Populismo fiscal à vista
Novamente o atual governo toma uma posição populista visando as eleições. O pacote lançado para subsidiar os preços de combustíveis carrega traços de irresponsabilidade fiscal, muito evidente ao prever outro furo no teto do gasto - o primeiro furo ocorreu com a PEC dos precatórios, no final do ano passado. Desta vez a intenção é criar espaço para subsidiar os crescentes preços dos combustíveis. Essa medida soa pior quando temos a informação de que 33 milhões de brasileiros passam pelo risco de iminente insuficiência alimentar.
Considero esse pacote como populismo porque ele ignora restrições fiscais, é voltado apenas para o curto prazo, sem resolver a situação de forma permanente, e é pensado como estratégia para as eleições de outubro. Por minha leitura desse pacote, ele reduziria o preço do litro da gasolina em aproximadamente 1 real.
Essa proposta se torna ainda pior quando se considera outros problemas cercando o país, como os brasileiros em estado de fragilidade alimentar por conta da inflação. Não seria mais benéfico transferir renda para eles, de modo a protegê-los da alta inflação? Como um subsídio na gasolina protege esses 33 milhões?

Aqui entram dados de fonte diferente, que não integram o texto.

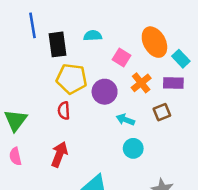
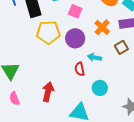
pink square: (122, 57) -> (75, 11), moved
red semicircle: (64, 111) -> (80, 69), moved
cyan circle: (133, 148) -> (100, 88), moved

E o que dizer de Paulo Guedes, que nas eleições passadas prometeu ajuste das contas fiscais, mas que tem pactuado com o desrespeito das finanças do governo e com o populismo fiscal? A imagem de economista liberal e favorável às reformas econômicas tem cada vez mais desvanecido. Quando meus amigos tentam defendê-lo (eu tenho dito que estou decepcionado com a sua atuação), dizem que a culpa é do legislativo, que não permite que ele trabalhe. O problema é que essa medida veio do poder Executivo, onde o próprio Guedes atua.
Eu concordo que o poder Legislativo do Brasil, por muitas vezes, tem postura lamentável, especialmente na área econômica. Muitos dos males que testemunhamos na economia pode ser atribuído a esse poder - pense no nosso sistema tributário e nas regulações confusas. Mas discordo totalmente quando toda a responsabilidade é imputada a ele. O governo Bolsonaro seguiu a tradição de presidentes com comportamento confuso a respeito da economia, com jogadas populistas para angariar apoio da população (verdade que esse traço pode ser visto em toda a América Latina. Por que?).
Todavia, Bolsonaro usou a bandeira das reformas econômicas defendidas por Guedes para se tornar presidente. Eu muito ingênuo pensei que Guedes teria liberdade para avançá-las (em minha defesa: alguém realmente tinha ideia de como seria Bolsonaro presidente? Eu não tinha). Como externalizei nesse texto aqui, nossos problemas estruturais (estatais ineficientes, regulação confusa, impostos inadequados, baixa abertura comercial, ajuste das contas públicas e reformas para melhorar o gerenciamento do dinheiro público) ficarão para o próximo presidente. Se Bolsonaro não os enfrentou nesse governo, por que o faria em um possível segundo mandato?
Guedes seria culpado? Reconheço que ele foi minado diversas vezes tanto por Bolsonaro quanto por políticos do legislativo (atualmente estes estão pressionando para subsídios na conta de energia, outra medida ruim, para não dizer péssima). Entretanto, Guedes tem parcela de culpa por ter mostrado baixa habilidade de dialogar e negociar com os partidos - um dos pontos centrais em democracias. Às vezes tenho a impressão que Guedes ainda se vê no regime chileno de Pinochet, quando praticamente não existia oposição para políticas econômicas, uma vez que o país passava por uma ditadura militar. Bastava elaborar a medida e implementá-la. E também sua imagem não se beneficia com previsões irrealistas, como por exemplo quando promete que a economia vai "decolar", quando claramente não vai.
Vou terminar esse texto com uma pitada de otimismo. A tendência dos próximos meses é de que a inflação se desacelere, principalmente por conta da ação do banco central, com as elevações da taxa de juros Selic. Essa é uma vantagem de possuir um banco central independente: o presidente tem baixa probabilidade de interferir no seu funcionamento (esse problema era recorrente no nosso passado, como evidenciado durante o governo de Dilma Rousseff). Dessa forma, pelo menos o sufoco com preços crescentes poderá dar uma trégua. Já o mercado de trabalho terá vida mais difícil, em parte por conta do cenário externo desfavorável, em parte porque os problemas estruturais do país continuam a existir.